Te quito la camiseta como puedo y te desabrocho el pantalón. Meto la mano y encuentro mi juguete preferido, caliente y duro como una piedra. No me dejas seguir. Me desnudas del todo y me apoyas contra la pared. Entonces te agachas y me abres ligeramente las piernas. Siento tu lengua recorrer mi entrepierna. Apoyo un pie en tu hombro y sujeto tu cabeza con fuerza. Me corro en tu boca mientras me miras desde abajo, con la mirada del mismo demonio. Maldito seas.

Te levantas y me das la vuelta. La pared está fría y los pezones se endurecen aún más al entrar en contacto con la misma. Oigo como te quitas los pantalones. Luego, me levantas una pierna en un ángulo casi recto y siento como entras con fuerza desde atrás, mientras me dices barbaridades al oído, entre mordisco y mordisco. Joder, voy a correrme otra vez. Estoy a punto de gritar cuando me empujas la cara contra la pared, ahogando mis gemidos. El dolor me enciende más. Vuelves a darme la vuelta y me follas sosteniéndome las piernas mientras mi espalda golpea la pared y nuestras bocas se retuercen. Me follas así mucho rato.
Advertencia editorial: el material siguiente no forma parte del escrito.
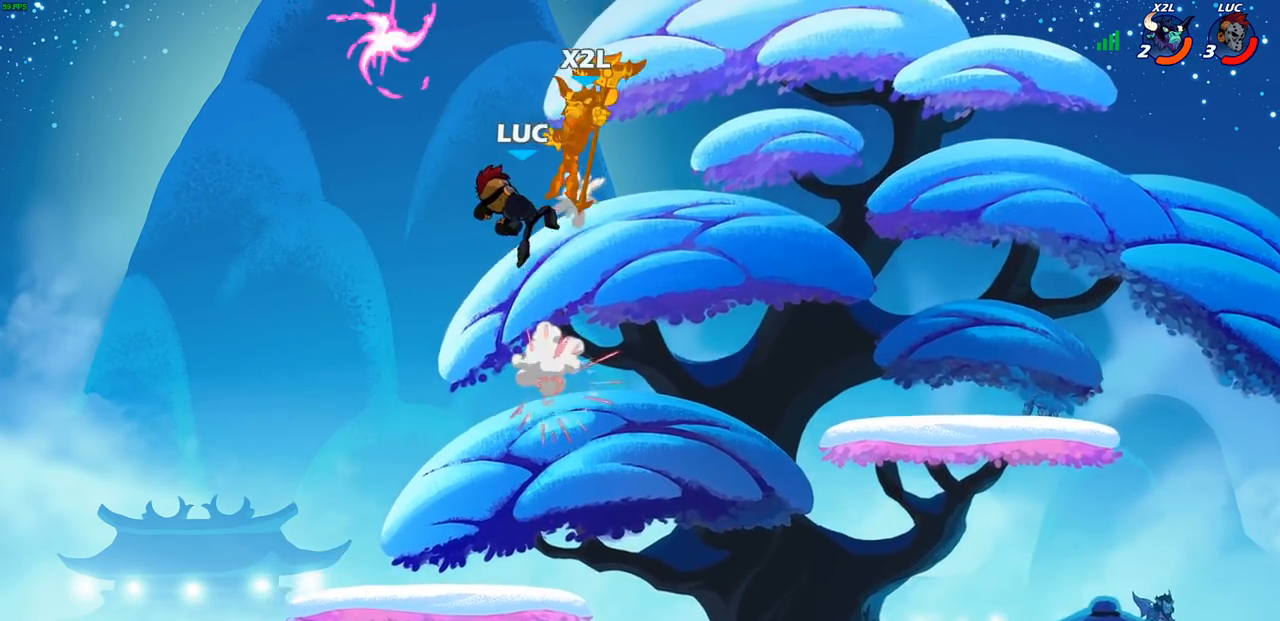
{"buttons": ["CIRCLE", "R2"], "left_stick": "center", "right_stick": "center", "events": [[117, "left_stick", "up-right"], [200, "left_stick", "right"], [450, "left_stick", "center"], [467, "R2", "down"], [483, "CIRCLE", "down"]]}
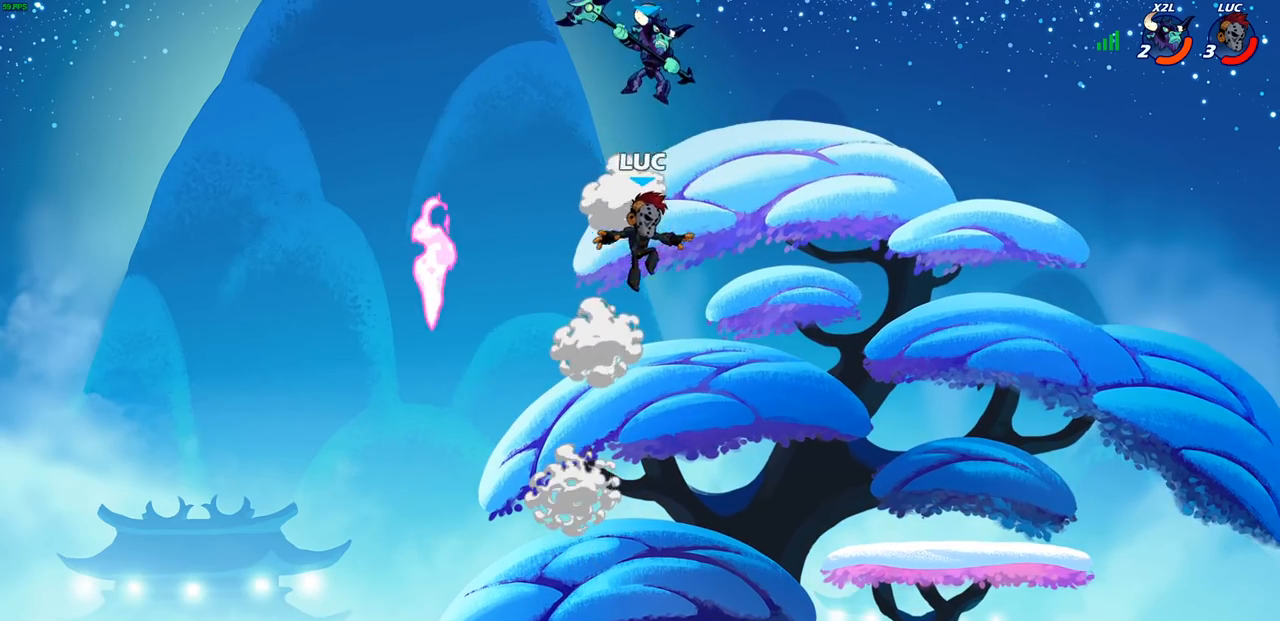
{"buttons": [], "left_stick": "right", "right_stick": "center", "events": [[67, "CIRCLE", "up"], [83, "R2", "up"], [450, "left_stick", "right"]]}
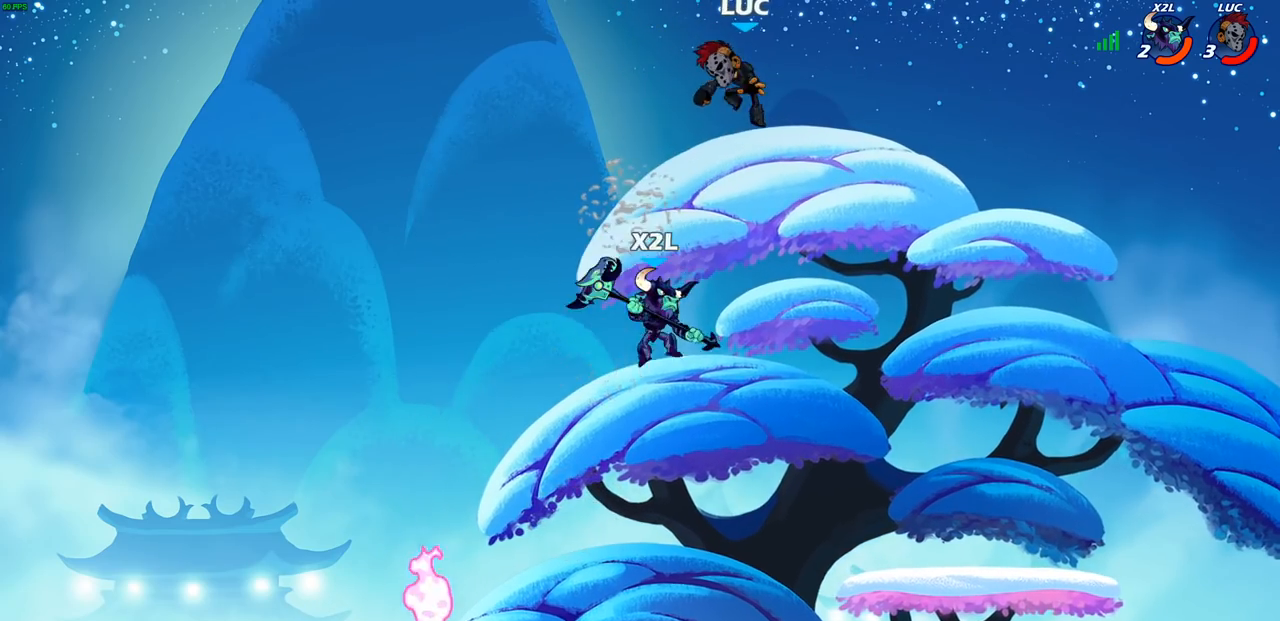
{"buttons": [], "left_stick": "down-right", "right_stick": "center", "events": [[133, "left_stick", "down-right"]]}
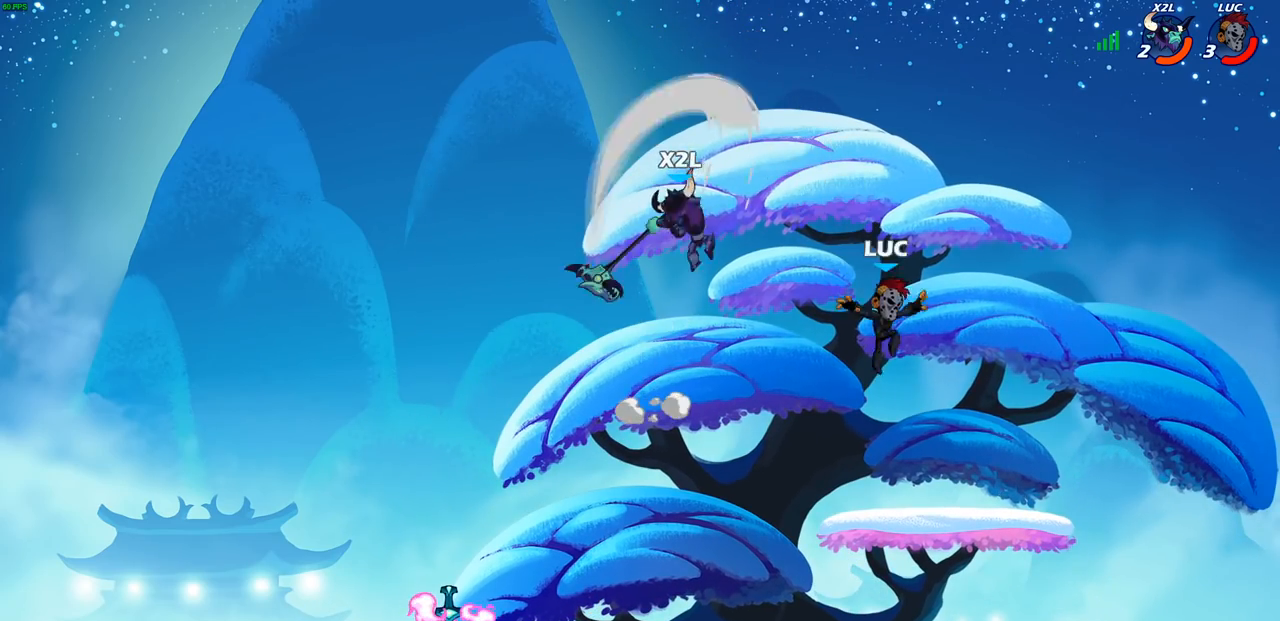
{"buttons": [], "left_stick": "right", "right_stick": "center", "events": [[33, "left_stick", "left"], [383, "left_stick", "right"]]}
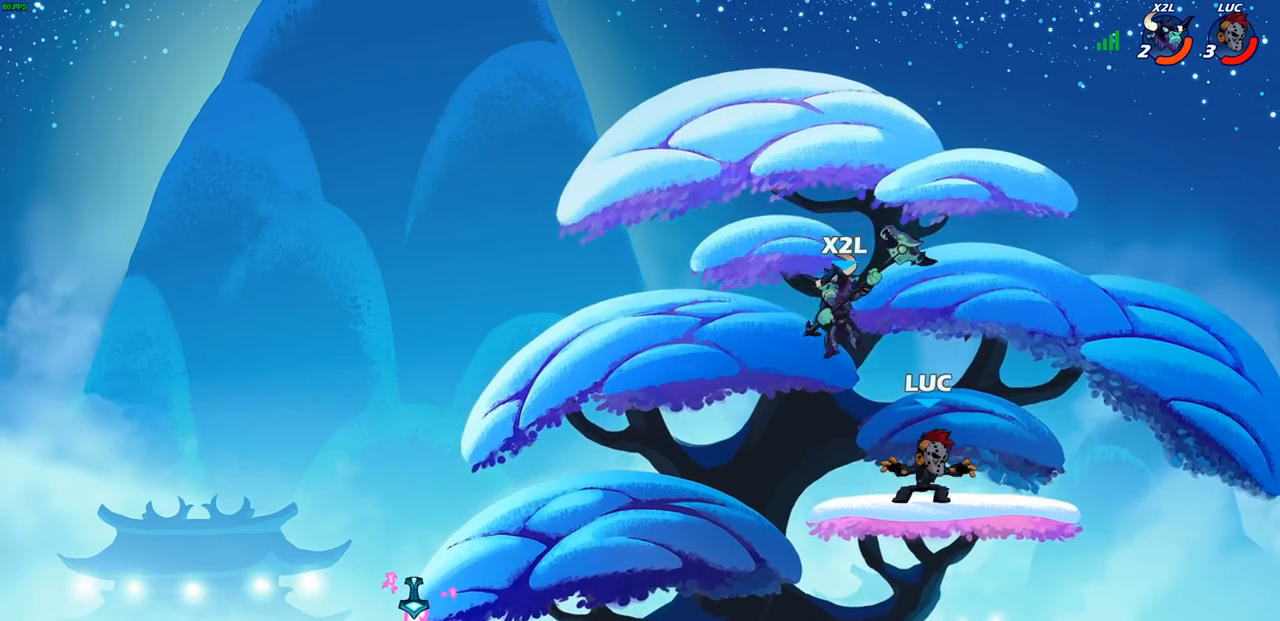
{"buttons": [], "left_stick": "down-left", "right_stick": "center", "events": [[100, "left_stick", "down-right"], [317, "left_stick", "down-left"]]}
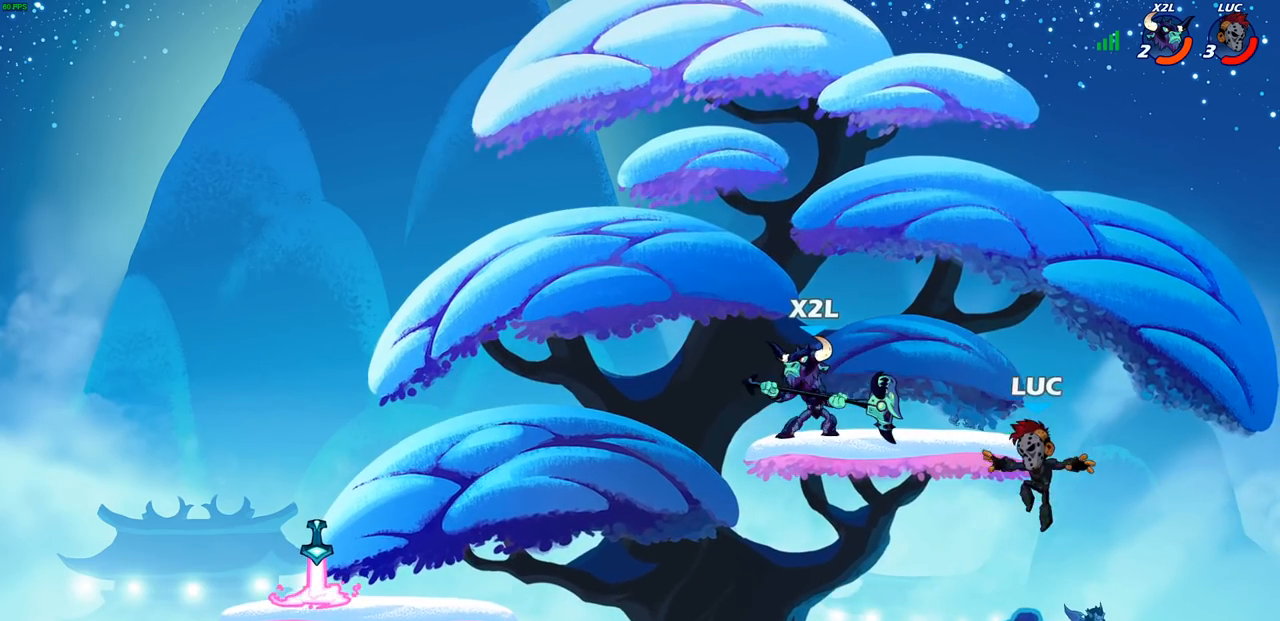
{"buttons": [], "left_stick": "down-left", "right_stick": "center", "events": [[33, "left_stick", "left"], [133, "CROSS", "down"], [217, "CROSS", "up"], [317, "left_stick", "down-left"]]}
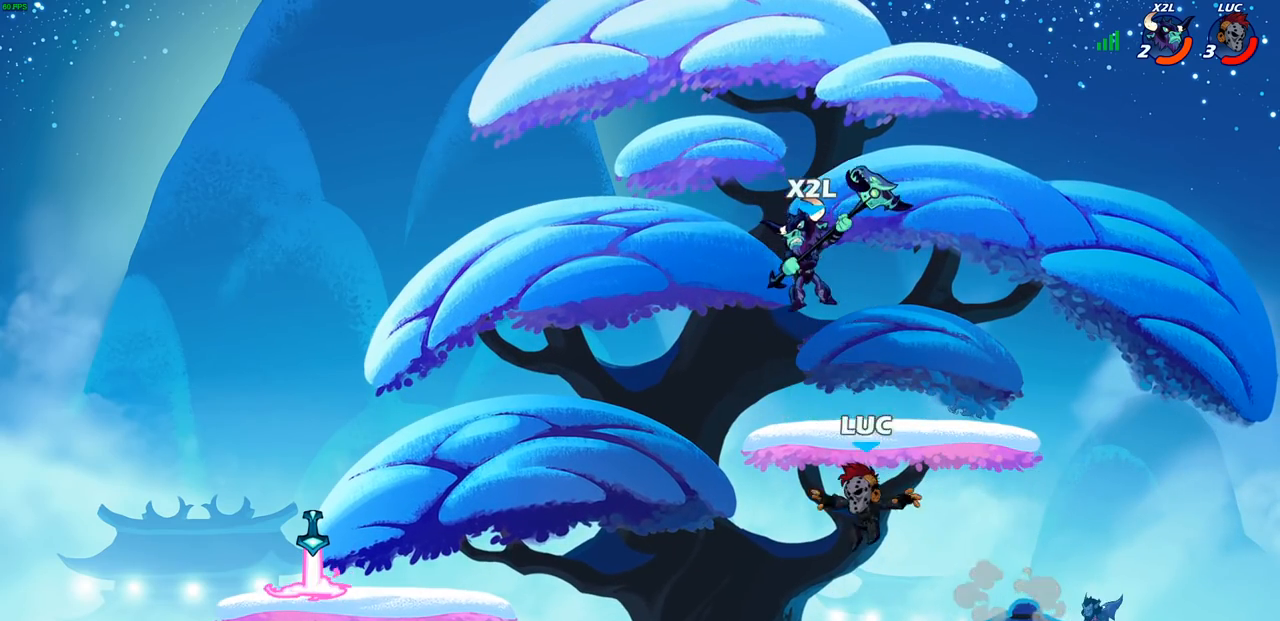
{"buttons": [], "left_stick": "center", "right_stick": "center", "events": [[17, "R2", "down"], [17, "left_stick", "center"], [33, "CIRCLE", "down"], [133, "CIRCLE", "up"], [150, "R2", "up"]]}
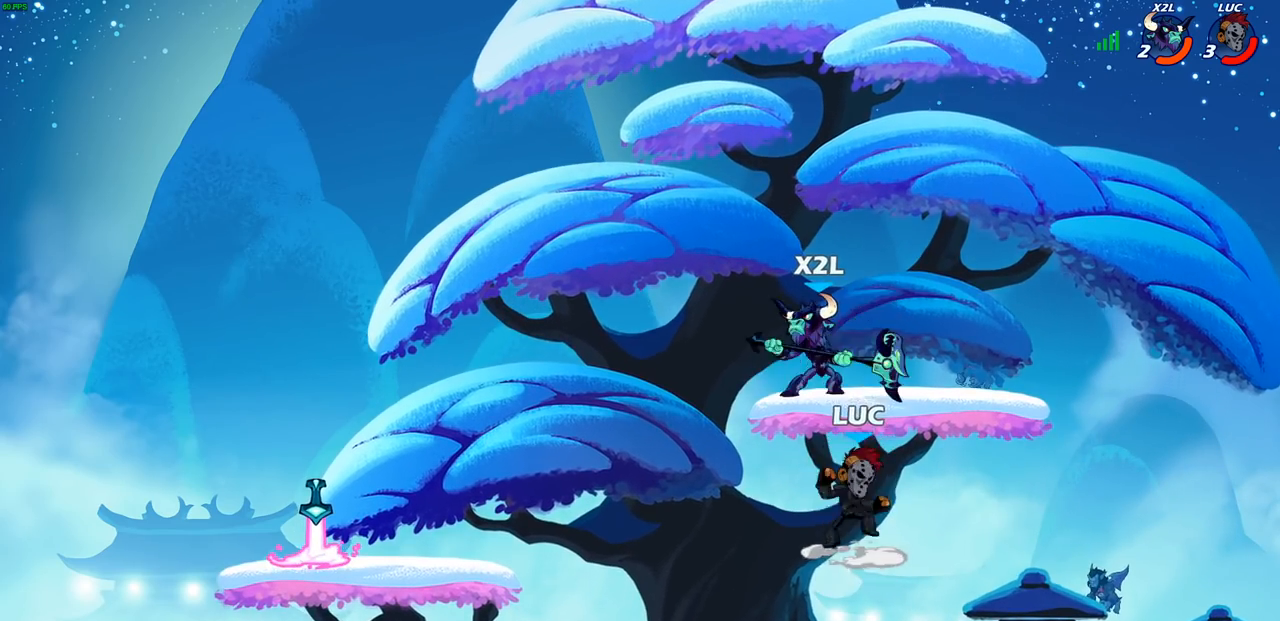
{"buttons": [], "left_stick": "up-left", "right_stick": "center", "events": [[183, "CROSS", "down"], [250, "CIRCLE", "down"], [267, "CROSS", "up"], [267, "left_stick", "up-left"], [367, "CIRCLE", "up"]]}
Luego me bajas al suelo y me obligas a arrodillarme frente a ti, me sujetas la barbilla y te corres en mi boca, con un gemido glotal que te cierra los ojos, dibujando una mueca de dolor y placer en tu cara. Noto el esperma resbalando por la barbilla, goteando sobre mis muslos, aún caliente. 

Cuando te has recuperado, me pasas una toalla y me limpio. Me das un beso y sonríes. Nos tumbamos en la cama y me abrazas.  Sé que todo esto es mentira. Los abrazos, los besos, las palabras. Sólo los orgasmos son de verdad. Se que, una vez satisfecho, volverás a tu palacio y yo me quedaré de nuevo sola, escuchando mis malditas verdades crueles que me repiten a diario que soy la niña sin principios y que eso siempre sale muy caro. Mientras tanto, abrázame.